Under the new system, only two categories of buildings require assessment: unreinforced masonry buildings and concrete buildings taller than three storeys. Everything else gets away scot-free. Every building in Auckland and Northland has been exempted, reflecting the lower seismic risk in those areas. 

The new system vastly reduces the number of buildings that will require upgrades or retrofitting: 55% of earthquake-prone buildings (2,900 nationwide) are removed from the list entirely, while most of the remaining buildings will require lesser repairs or will remain on the list but won’t require immediate repairs. Those building owners have been handed a get-out-of-jail-free card. In small towns and rural areas, unreinforced masonry buildings have been given a pass, too; the biggest risk in those instances is the exterior of the building detaching and crushing pedestrians, but that is less likely in less populated areas.

But what about Wellington, the city that became the poster child for this issue? It’s not so simple. Like the rest of the country, about half the buildings currently considered earthquake prone will escape the criteria. But most of the horror-story apartments in Wellington are concrete buildings three storeys or higher, which will still require a full or partial retrofit. There will be no government funding to support them. But the retrofits that are required will be smaller, more targeted and therefore cheaper. Owners will benefit from an extended timeline to complete the works. But for some, an impossibly large bill becoming a bit cheaper will barely move the needle.

The elephant in the room of these reforms is that they will put more lives at risk. The regulatory impact statement makes it clear the changes are “projected to increase the risk to building occupants and pedestrians by 30% compared to the status quo” (though that number is probably overstated, because it assumes that every building under the status quo would have eventually been upgraded, which clearly wasn’t happening).

As we learned in the Covid era, every policy decision carries risks.
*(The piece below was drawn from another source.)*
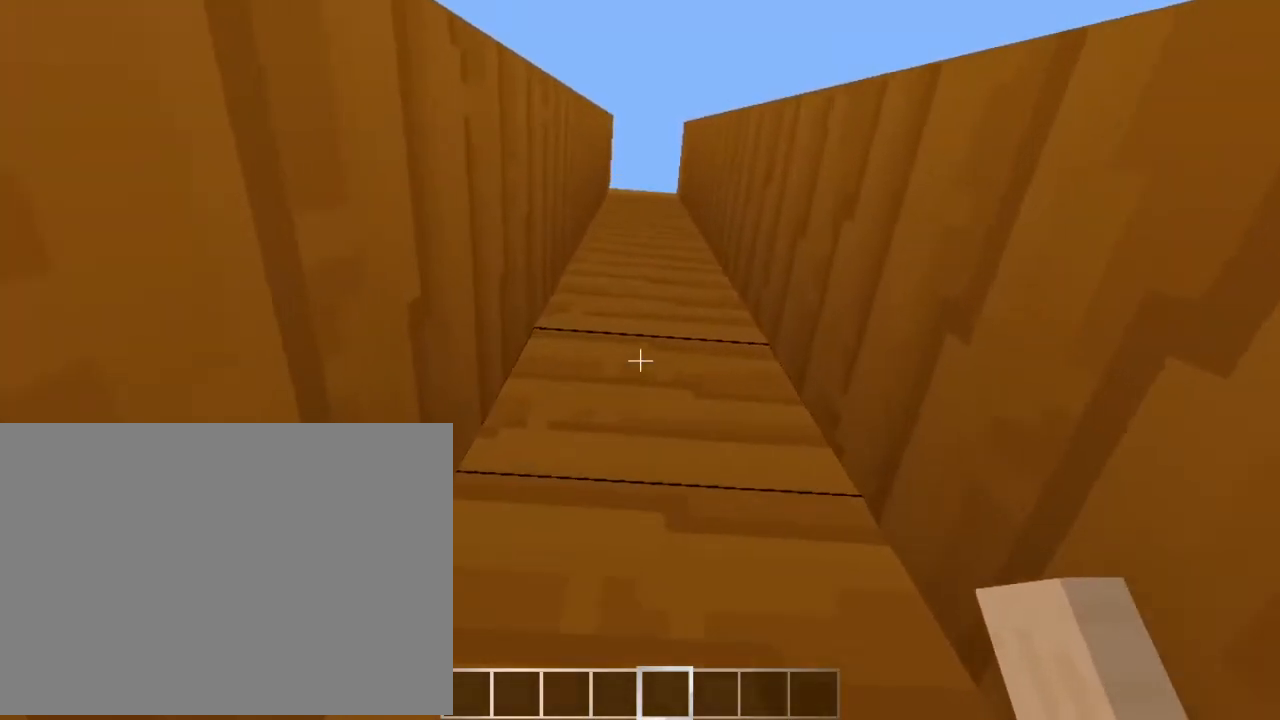
{"keys": ["jump", "left", "right"], "events": []}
Experts can recommend the approach with the highest level of public safety, but that usually comes with other downsides. Politicians have to consider the downsides and weigh up how much risk they’re willing to accept.
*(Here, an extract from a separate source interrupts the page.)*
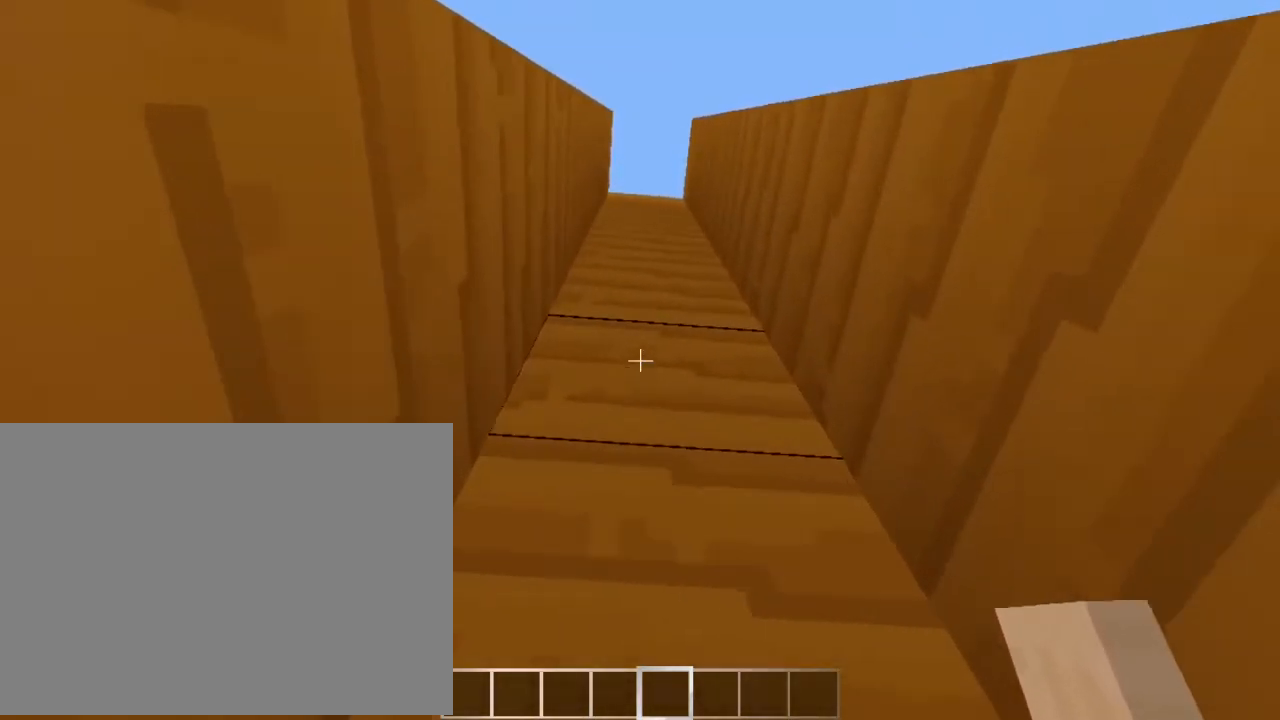
{"keys": ["jump", "left", "right"], "events": []}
The old system was too risk-averse. The benefit-cost ratio of the 2013 policy was one of the lowest ever recorded. Even taking into account the benefit of lives saved as a financial formula, it scored a 0.02, meaning that every dollar invested produced two cents of public benefit. And the costs, for Wellington, were existential. 

Wellington’s future growth hinges on building apartment buildings in the centre city and around key transport links. But the fears of constantly changing standards and financial Russian roulette every time the building gets an engineer’s assessment scared people off from buying apartments. That made the market less appealing to developers and left the city to stagnate. In a city that has been begging for more construction to spur economic growth and provide much-needed housing, the status quo had clearly become untenable. 

These reforms don’t completely end the problem of earthquake-prone buildings in Wellington. They don’t remove the fault line that runs underneath the city. But they provide a level of certainty that Wellington desperately needs. Certainty and stability are the foundation for growth. That foundation may still be prone to shakes, but at least now it’s base-isolated.